* Source passage *
Our effective income tax rate for the quarter was 19%. The third quarter effective income tax rate was impacted by the update of the expected annualized tax rate which now stands at 22%. This annualized rate excludes the impact of the $4.8 million valuation allowance release that we reported in the second quarter.

Rob noted that the impact of the economic environment on our customers and on foreign currency rates have led us to adjust for revenue and profit projections for the year. As a result, our projection of annual revenues has been amended to $920 million to $930 million and our projection of non-GAAP polluted net earnings per share from continuing operations has been amended to $1.21 to $1.27, including restructuring and other unusual items. This projection includes the dilutive impact of the June 2008 acquisition of OATSystems, which is performing consistent with expectations, and the impact of operational expenses associated with the restructuring plan we announced in August of 2008.

The restructuring plan has been updated and is now expected to result in after-tax restructuring charges of $3 million or approximately $0.07 per share through the completion of the plan which is expected to occur in 2010. After-tax expense of approximately $2 million or $0.04 per share is expected to be incurred in 2008. The plan is expected to result in annualized cost savings of approximately $6 million by also positioning our Checknet service bureau business for accelerated future growth. In addition to the restructuring charges, implementation of the program is now expected to require operating expenditures of approximately $0.03 per share in the second half of this year, including accents to expanding capacity with the objective of broadening growth.

We have reviewed our operating margin projections for the year in light of the impact on revenue of weakening economic conditions and the impact of foreign exchange rates on revenue and expenses. As a result we now expect to achieve operating margins in the range of 7% to 7.5%.

Free cash flow for the year is expected to be in the range of $40 million to $45 million, excluding the impact of future restructuring charges.

As of September 28, 2008, cash and cash equivalents were $93 million. Working capital is $286 million. Total debt was $141 million. The weighted average number of shares outstanding on a fully diluted basis was $39.4 million for the third quarter of 2008.

The recent tightening of the global credit markets has significantly increased the focus on liquidity across most companies, including Checkpoint. We believe that the strength of our core business and our ability to generate positive cash flow will sustain Checkpoint through this challenging period. We are working to reduce liquidity risks by accelerating efforts to improve working capital while reducing expenses in areas that will not adversely impact the future potential of our business.

Now I’ll turn the call back over to Rob.

Robert van der Merwe

Thanks, Ray. In a recent study amongst loss prevention specialists across the US you will recall that we talked about the conclusions of the survey a few months ago. It is clear from what they concluded that shrink typically increases during recessionary times. Secondly, these specialists tell us that when loss prevention budgets are cut shrink increases as a result as well. I expect an increase in shrink levels in the months ahead and this should help us through the turbulent times we face. Also, I fully expect that despite the economic slowdown we will continue to take market share in the apparel labelling business and that the Alpha business will continue to benefit from new product introductions where payback periods are very attractive to our customers.

* Exercise set *
**a.** Print the earnings call excerpt between "The recent tightening" and "over to Rob.", inclusive.
**b.** According to the earnings call excerpt, what range is expected for free cash flow for the year?
**c.** Pick up the earnings call excerpt where it ends and keep writing it.
You will not need the data for this work.

* Source material *
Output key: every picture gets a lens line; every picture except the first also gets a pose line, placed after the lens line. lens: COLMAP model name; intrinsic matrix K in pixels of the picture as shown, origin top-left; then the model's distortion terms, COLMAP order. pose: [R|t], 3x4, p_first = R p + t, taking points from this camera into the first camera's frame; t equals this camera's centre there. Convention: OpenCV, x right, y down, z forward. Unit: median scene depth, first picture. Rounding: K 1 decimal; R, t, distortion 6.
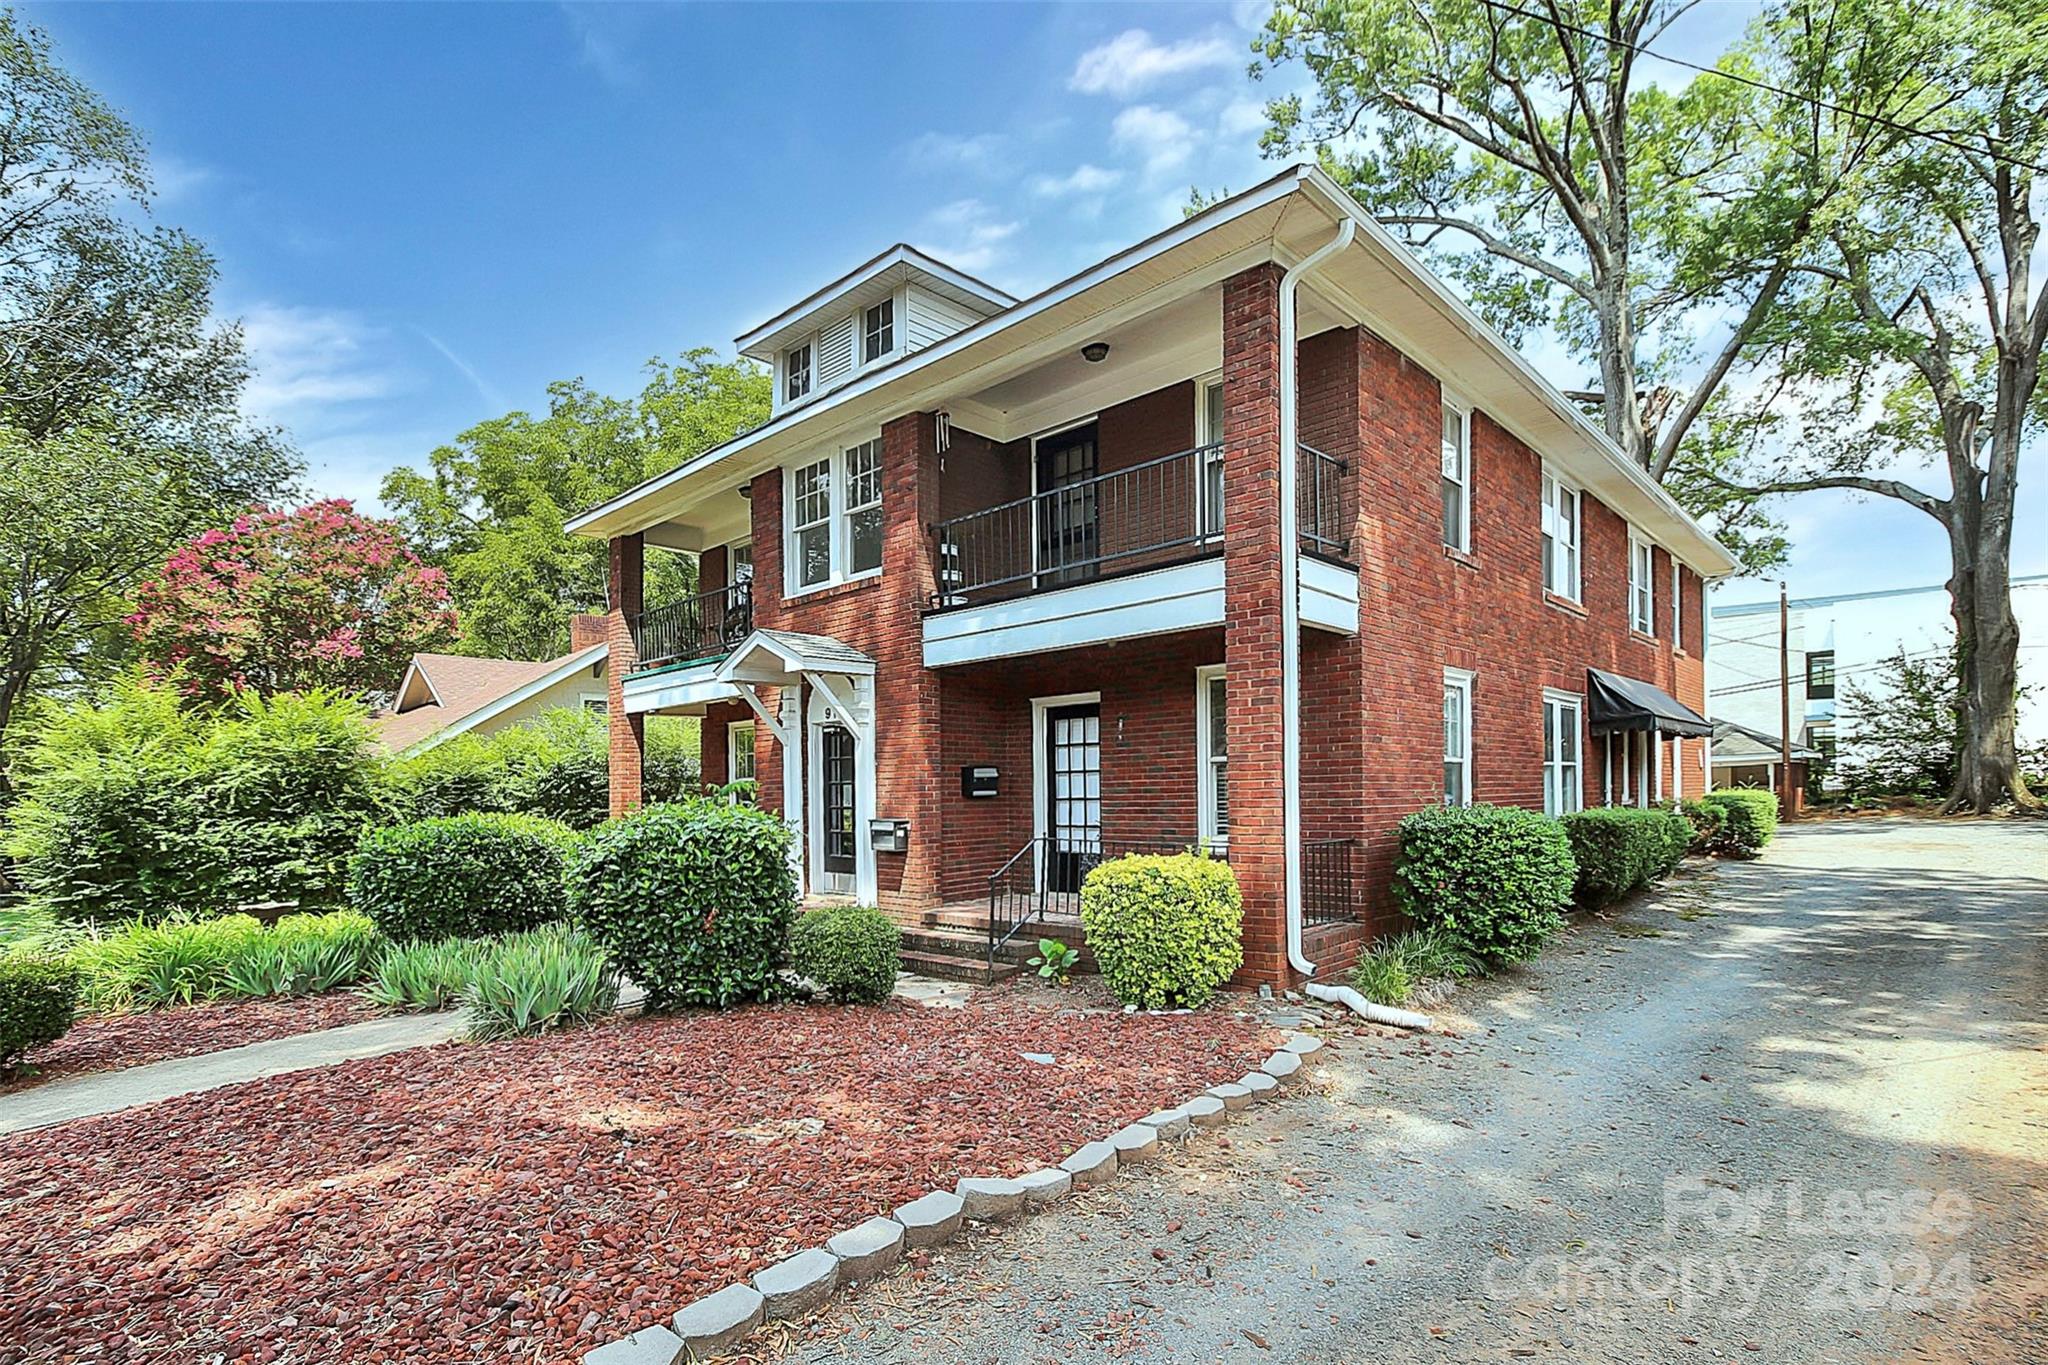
lens RADIAL K [[973.7, 0, 1019.1], [0, 973.7, 673.7], [0, 0, 1]] dist [-0.001580, -0.012613]
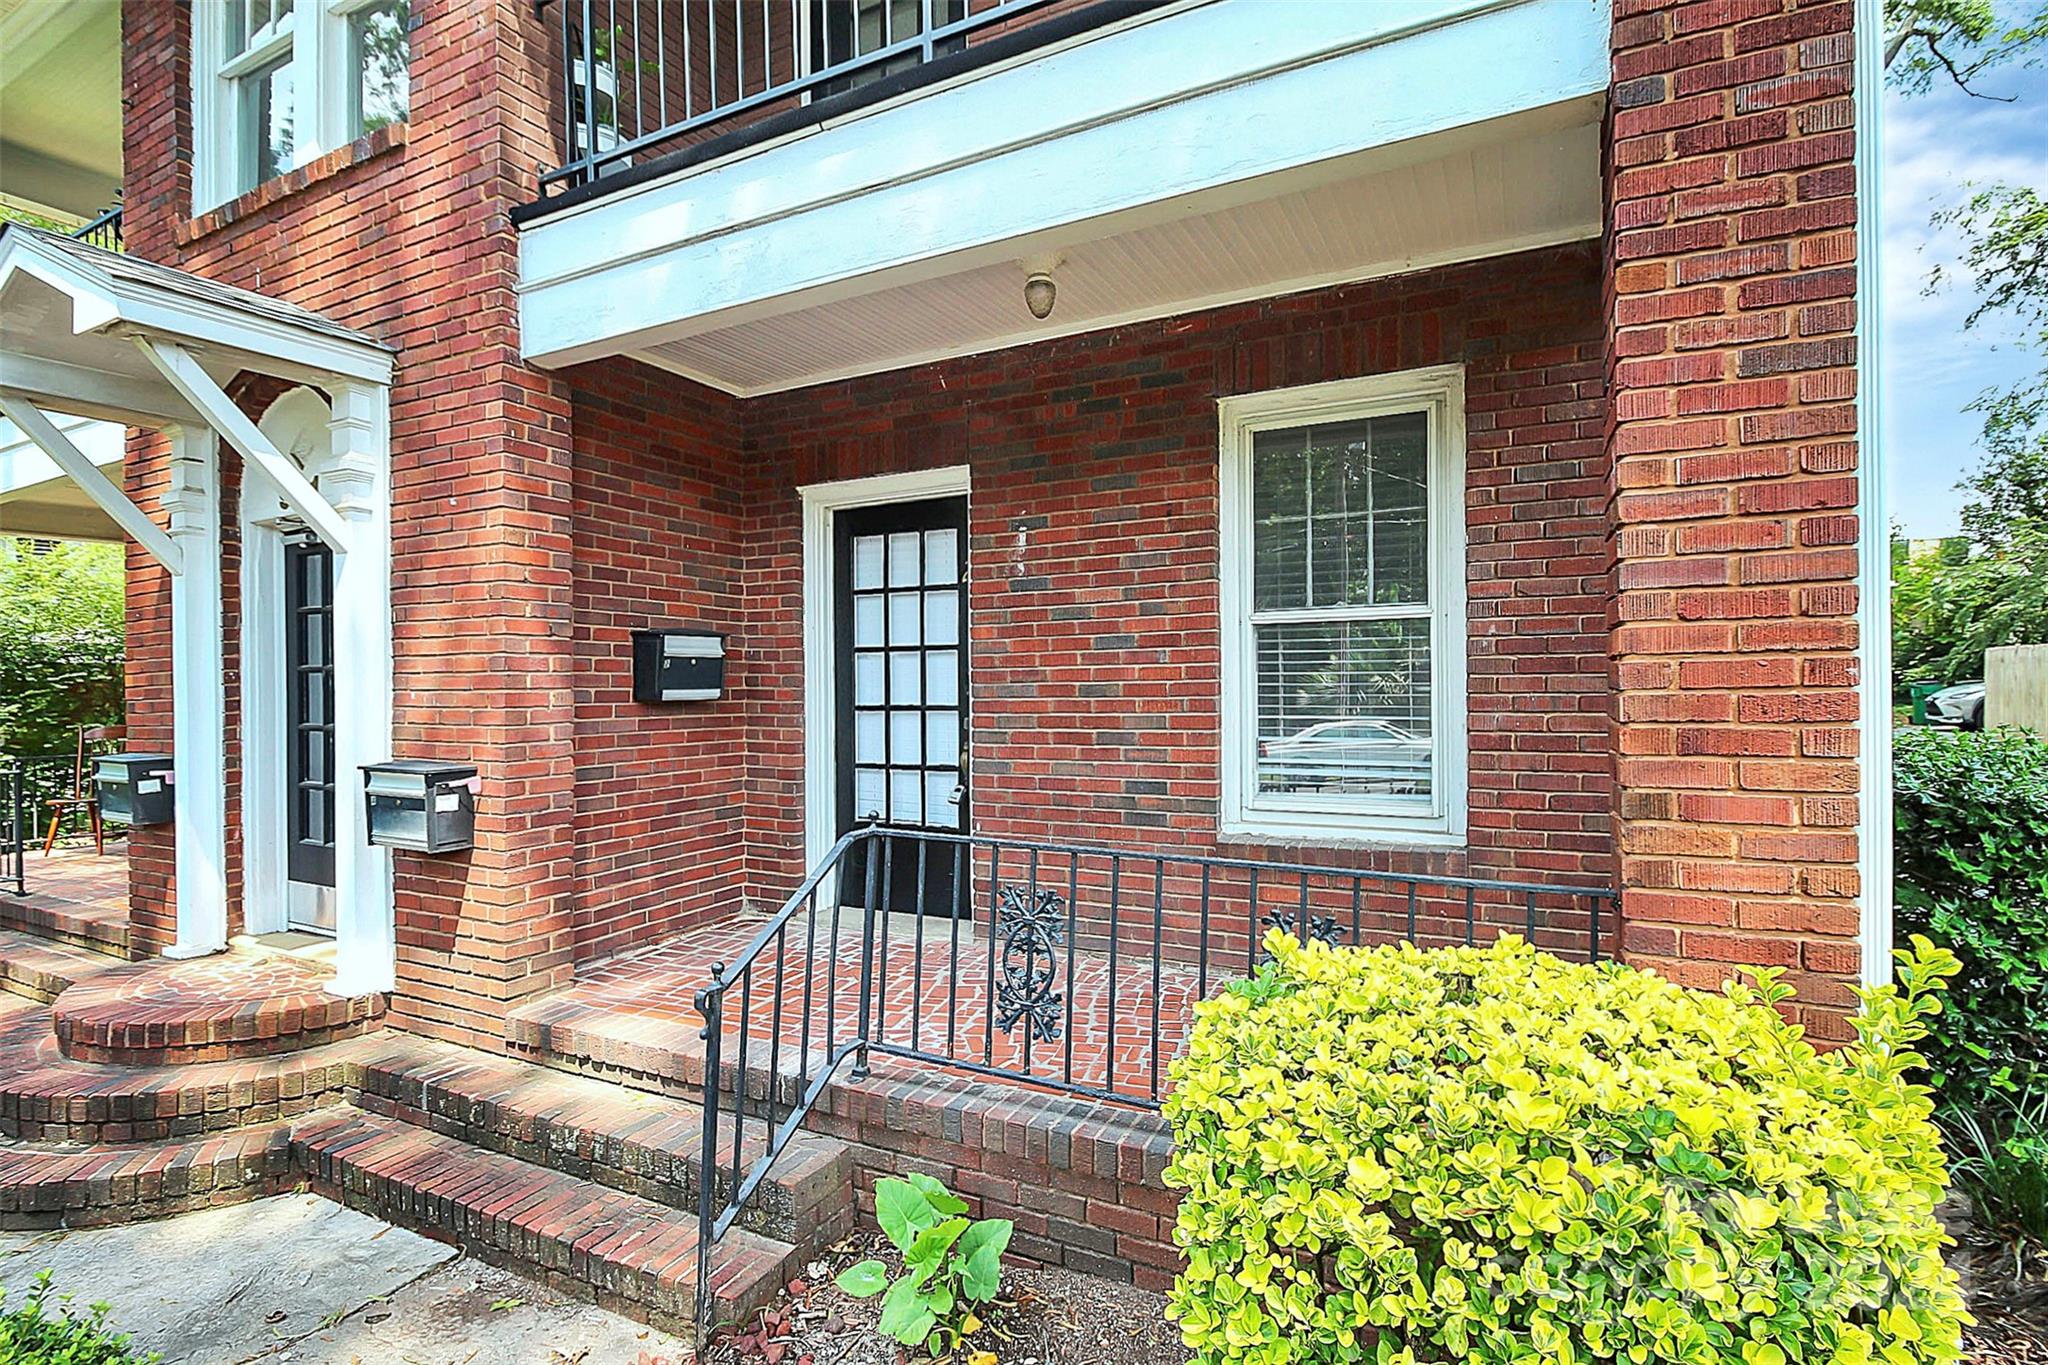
lens RADIAL K [[973.7, 0, 1019.1], [0, 973.7, 673.7], [0, 0, 1]] dist [-0.001580, -0.012613]
pose [[0.960738, 0.007584, 0.277353, -0.016021], [-0.037965, 0.993817, 0.104335, 0.064835], [-0.274846, -0.110768, 0.955086, 0.561977]]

* Outputs in order *
**a.**
The recent tightening of the global credit markets has significantly increased the focus on liquidity across most companies, including Checkpoint. We believe that the strength of our core business and our ability to generate positive cash flow will sustain Checkpoint through this challenging period. We are working to reduce liquidity risks by accelerating efforts to improve working capital while reducing expenses in areas that will not adversely impact the future potential of our business.

Now I’ll turn the call back over to Rob.

**b.** $40 million to $45 million, excluding the impact of future restructuring charges.

**c.**
On the cost front, as I said, we are working on ways to accelerate the benefits from the already announced restructuring program and we are accelerating efforts to reduce discretionary spending and to free up more cash from working capital, as Ray mentioned.

On November the 19th, which is coming up shortly, we will be sharing our long-term vision, our financial goals and strategies for the next three to five-year period in more detail with you at an analyst day that will be hosted in New York City. We will also present product and solution demonstrations which we believe you will find very interesting. We look forward to seeing you that day for a unique opportunity to learn more about Checkpoint, its exciting prospects going forward, and of course to meet some members of management. Please contact Bob Powers for more information and to RSVP, please.

Nikisha, we will now open up the call for questions. Nikisha? Nikisha?

Question-and-Answer Session

Operator

(Operator Instructions). Your first question is from Bob Labick - CJS Securities.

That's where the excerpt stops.